Reddy is a member of the Leadership Council of the Sustainable Development Solutions Network (ww.unsdsn.org), established to assist the United Nations in developing the post-2015 goals for sustainable development. He chairs the Thematic Group on Health in the SDSN. Reddy is a member of the Global Panel on Agriculture and Food Systems for Nutrition. He also Co-chaired the Health Ministry Steering Committee on Health Related Effects of Air Pollution. He has served as member of the Lancet Commissions on : Health Professional Education for the 21st Century; Investing in Health; Alleviating the access abyss in palliative care and pain relief; High Quality Health Systems. Since 2022, Reddy has been a member of the Commission for Universal Health convened by Chatham House and co-chaired by Helen Clark and Jakaya Kikwete.

== Awards and honours ==
His contributions to public health have been recognized through several awards. They include: WHO Director General's Award for Outstanding Global Leadership in Tobacco Control (World Health Assembly, 2003), Padma Bhushan (Presidential Honour, India, 2005), Queen Elizabeth Medal (Royal Society for Health Promotion, UK, 2005), Luther Terry Medal for Leadership in Tobacco Control (American Cancer Society, 2009), Membership of the US National Academies (Institute of Medicine, 2005), Fellowship of the London School of Hygiene and Tropical Medicine (2009), Fellowship of the Faculty of Public Health, UK (2009).

He was awarded Doctor of Science (Honoris Causa) conferred by University of Aberdeen, Scotland (2011), Dr. NTR Medical University (2011), University of Lausanne, Switzerland (2012), and University of Glasgow, Scotland (2013) and Doctor of Literature (Honoris Causa) conferred by the Jodhpur National University, India (2013) & Doctor of Science (Medicine), Honoris Causa, University of London, UK (2014). He was elected as Foreign Associate Member of the National Academy of Medicine, USA in 2004 and was made a Fellow of the London School of Hygiene and Tropical Medicine in 2009.

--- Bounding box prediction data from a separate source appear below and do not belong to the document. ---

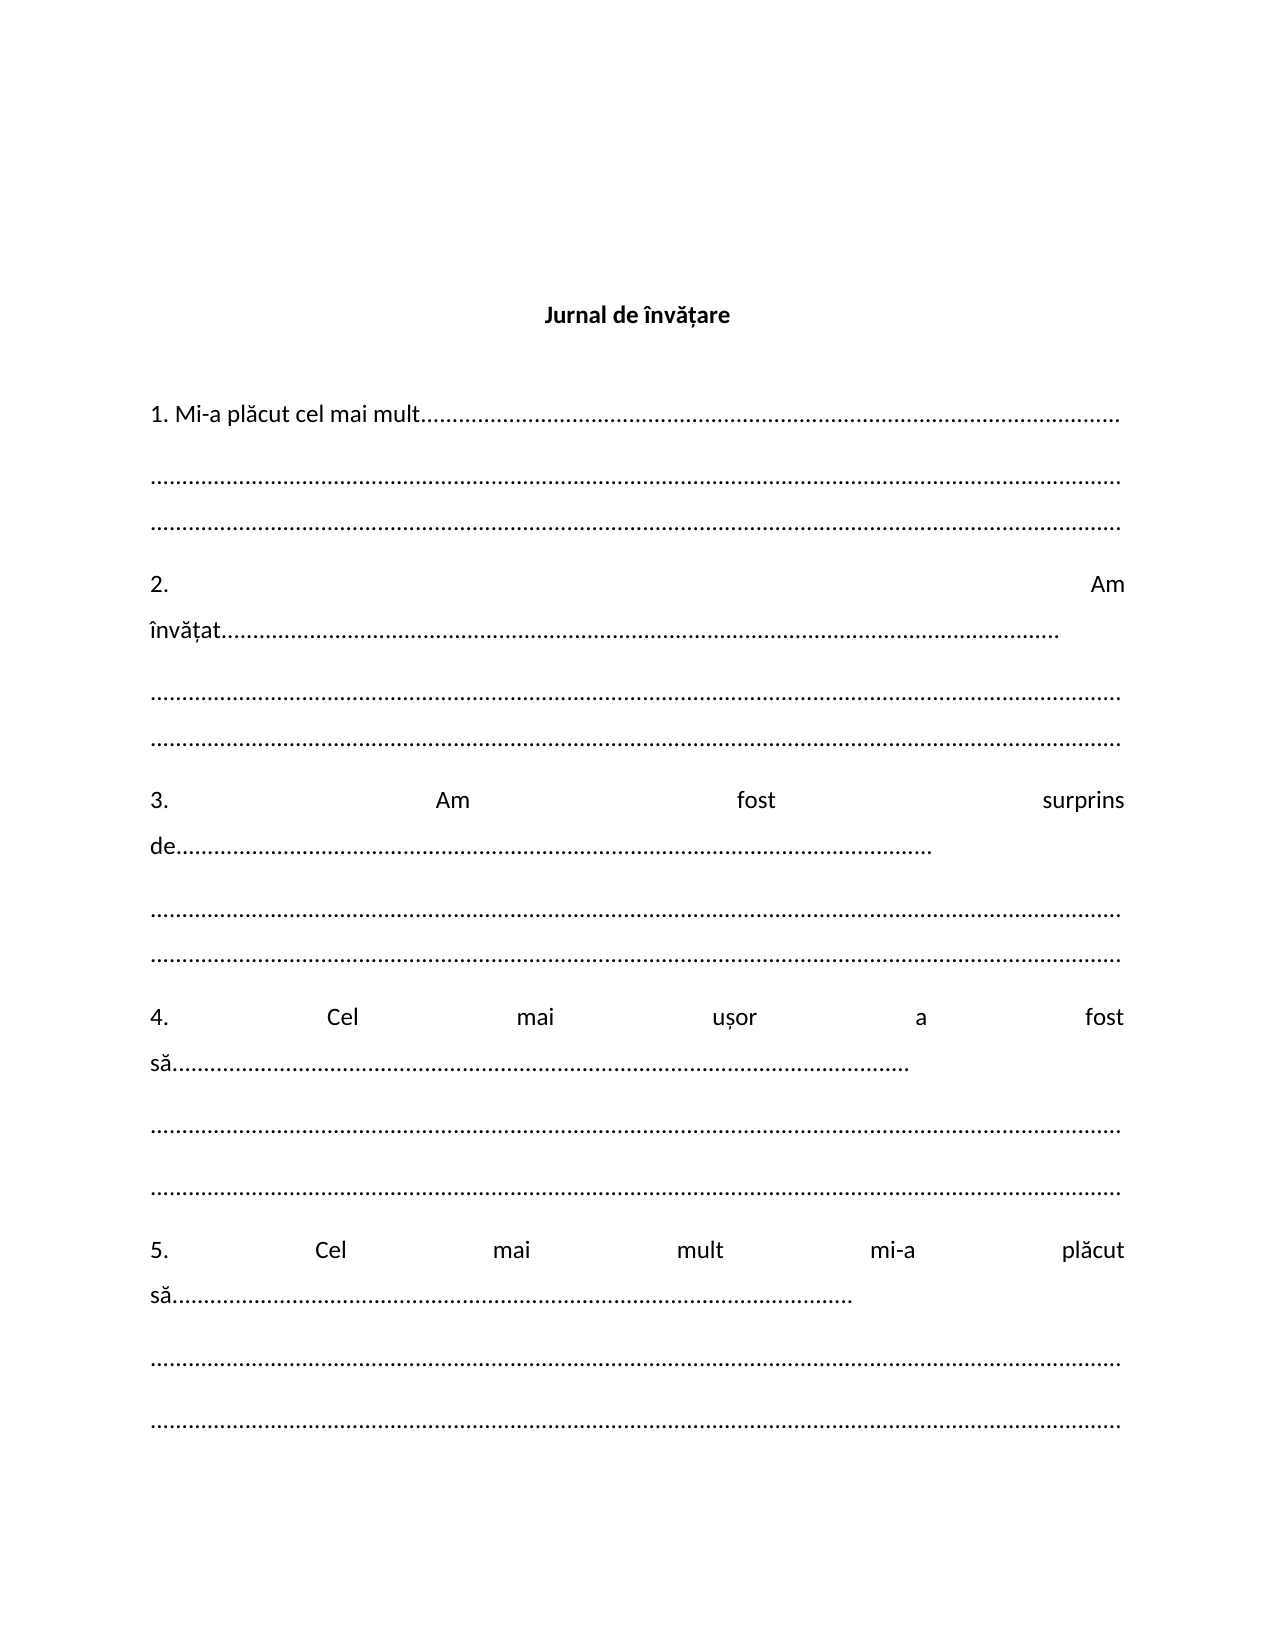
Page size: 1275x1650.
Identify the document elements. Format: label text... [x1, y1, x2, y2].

text 1. Mi-a plăcut cel mai mult............................................................................................................... [150, 398, 1125, 428]
text 2. Am învăţat..................................................................................................................................... [150, 568, 1125, 645]
text 5. Cel mai mult mi-a plăcut să............................................................................................................ [150, 1234, 1125, 1310]
text .................................................................................................................................................................................................................................................................................................................... [150, 460, 1125, 537]
text Jurnal de învăţare [150, 299, 1125, 329]
text 3. Am fost surprins de........................................................................................................................ [150, 785, 1125, 861]
text .......................................................................................................................................................... [150, 1171, 1125, 1202]
text 4. Cel mai uşor a fost să..................................................................................................................... [150, 1001, 1125, 1077]
text .......................................................................................................................................................... [150, 1109, 1125, 1139]
text .................................................................................................................................................................................................................................................................................................................... [150, 677, 1125, 753]
text .......................................................................................................................................................... [150, 1342, 1125, 1372]
text .................................................................................................................................................................................................................................................................................................................... [150, 893, 1125, 969]
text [150, 1404, 1125, 1435]
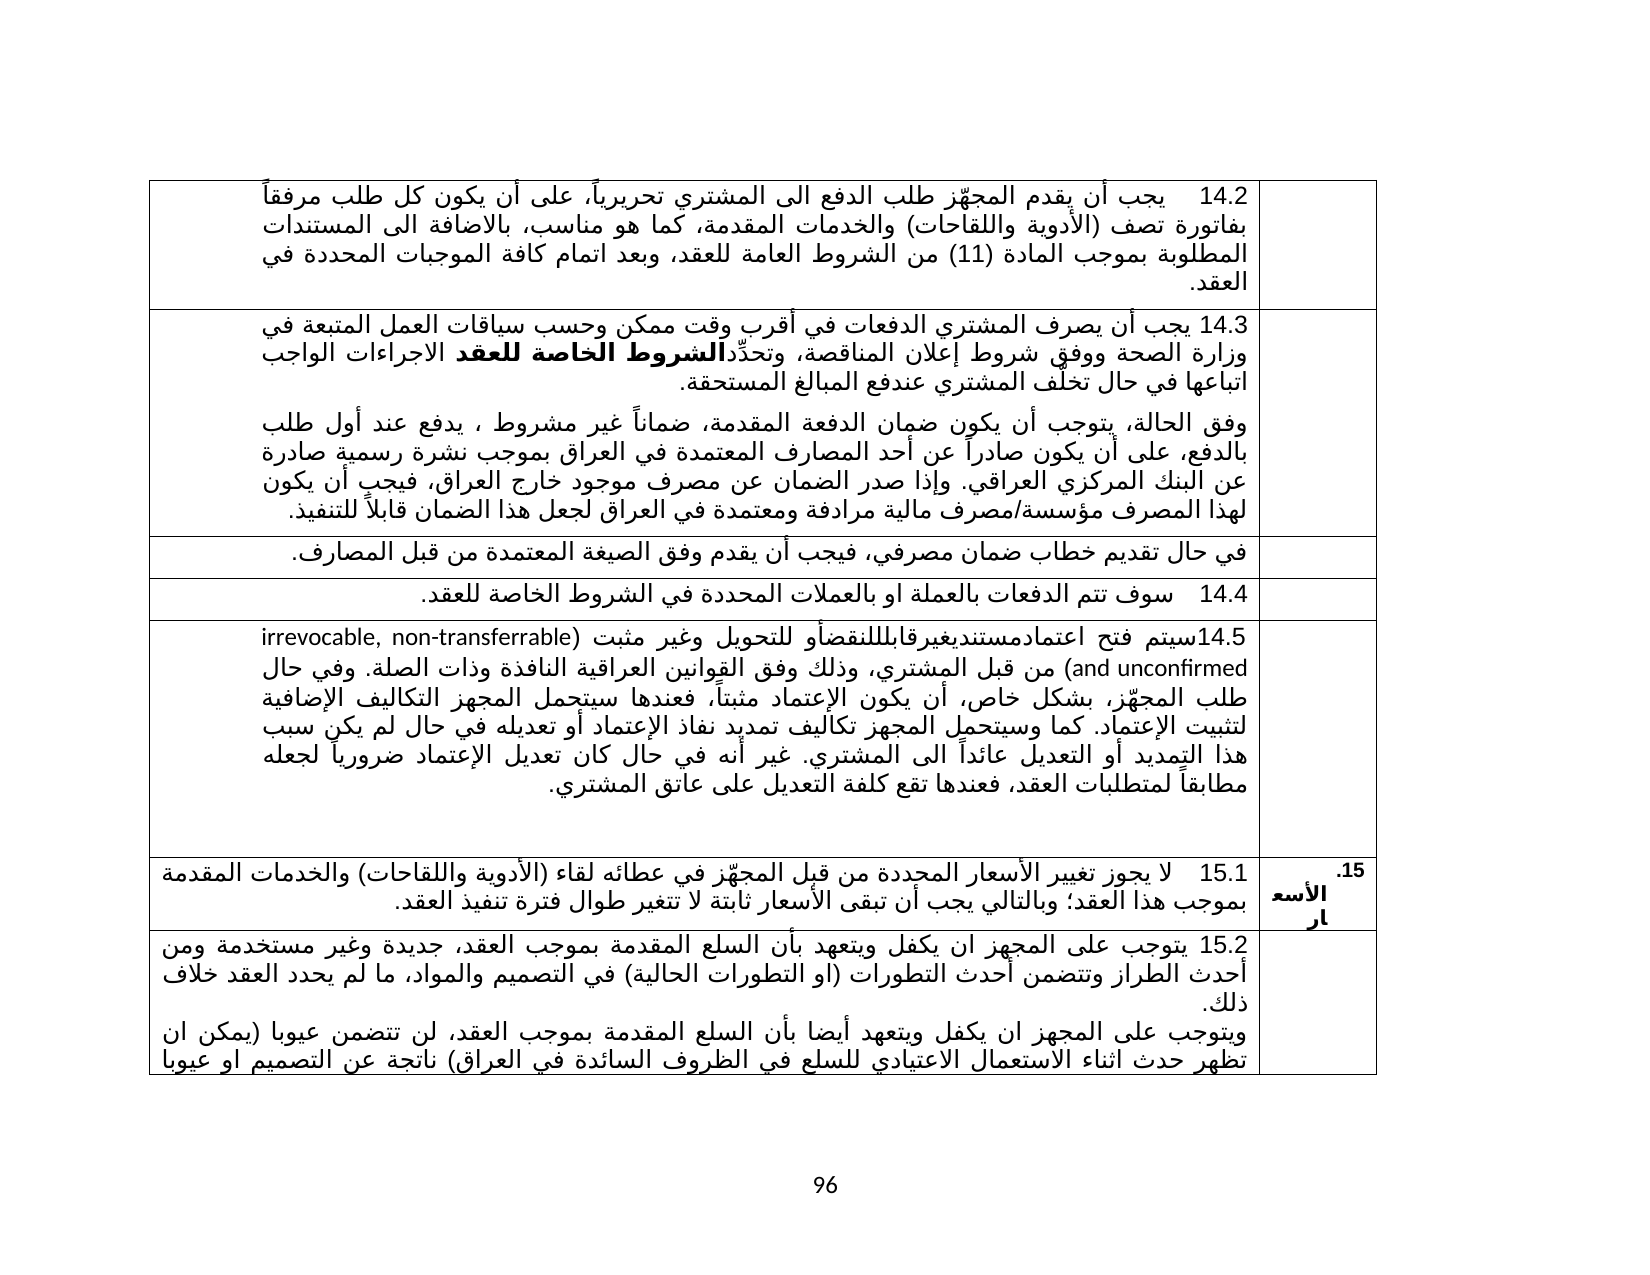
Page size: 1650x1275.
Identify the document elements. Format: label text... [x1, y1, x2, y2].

table_cell [1260, 537, 1376, 578]
table_cell في حال تقديم خطاب ضمان مصرفي، فيجب أن يقدم وفق الصيغة المعتمدة من قبل المصارف. [150, 537, 1259, 578]
table_cell 14.4 سوف تتم الدفعات بالعملة او بالعملات المحددة في الشروط الخاصة للعقد. [150, 579, 1259, 620]
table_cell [150, 931, 1259, 1074]
table_cell [1260, 579, 1376, 620]
table_cell 14.3 يجب أن يصرف المشتري الدفعات في أقرب وقت ممكن وحسب سياقات العمل المتبعة في وزارة الصحة ووفق شروط إعلان المناقصة، وتحدِّدالشروط الخاصة للعقد الاجراءات الواجب اتباعها في حال تخلّف المشتري عندفع المبالغ المستحقة. وفق الحالة، يتوجب أن يكون ضمان الدفعة المقدمة، ضماناً غير مشروط ، يدفع عند أول طلب بالدفع، على أن يكون صادراً عن أحد المصارف المعتمدة في العراق بموجب نشرة رسمية صادرة عن البنك المركزي العراقي. وإذا صدر الضمان عن مصرف موجود خارج العراق، فيجب أن يكون لهذا المصرف مؤسسة/مصرف مالية مرادفة ومعتمدة في العراق لجعل هذا الضمان قابلاً للتنفيذ. [150, 310, 1259, 536]
table_cell 14.5سيتم فتح اعتمادمستنديغيرقابلللنقضأو للتحويل وغير مثبت (irrevocable, non-transferrable and unconfirmed) من قبل المشتري، وذلك وفق القوانين العراقية النافذة وذات الصلة. وفي حال طلب المجهّز، بشكل خاص، أن يكون الإعتماد مثبتاً، فعندها سيتحمل المجهز التكاليف الإضافية لتثبيت الإعتماد. كما وسيتحمل المجهز تكاليف تمديد نفاذ الإعتماد أو تعديله في حال لم يكن سبب هذا التمديد أو التعديل عائداً الى المشتري. غير أنه في حال كان تعديل الإعتماد ضرورياً لجعله مطابقاً لمتطلبات العقد، فعندها تقع كلفة التعديل على عاتق المشتري. [150, 621, 1259, 857]
table_cell 15.1 لا يجوز تغيير الأسعار المحددة من قبل المجهّز في عطائه لقاء (الأدوية واللقاحات) والخدمات المقدمة بموجب هذا العقد؛ وبالتالي يجب أن تبقى الأسعار ثابتة لا تتغير طوال فترة تنفيذ العقد. [150, 858, 1259, 929]
table_cell 14.2 يجب أن يقدم المجهّز طلب الدفع الى المشتري تحريرياً، على أن يكون كل طلب مرفقاً بفاتورة تصف (الأدوية واللقاحات) والخدمات المقدمة، كما هو مناسب، بالاضافة الى المستندات المطلوبة بموجب المادة (11) من الشروط العامة للعقد، وبعد اتمام كافة الموجبات المحددة في العقد. [150, 181, 1259, 308]
table_cell 15. الأسعار [1260, 858, 1376, 929]
table_cell [1260, 310, 1376, 536]
table_cell [1260, 181, 1376, 308]
table_cell [1260, 621, 1376, 857]
table_cell [1260, 931, 1376, 1074]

- 2003: WHO Director General's Award for Outstanding Global Leadership in Tobacco Control
- 2005: He is awarded the Padma Bhushan, civilian award from the President of India for his contribution to Public health.
- 2009: Fellowship of the Faculty of Public Health, UK
- 2012: Doctor honoris causa of the University of Lausanne
- 2012: Dr. Reddy has been elected as the President of World Heart Federation (WHF) for the period 2013 to 2015.
- 2014: Conferred the degree of Doctor of Science (Medicine) honoris causa by the University of London on 26 November 2014. This was awarded to him by the Princess Royal of Britain, Princess Anne, Chancellor of the London University.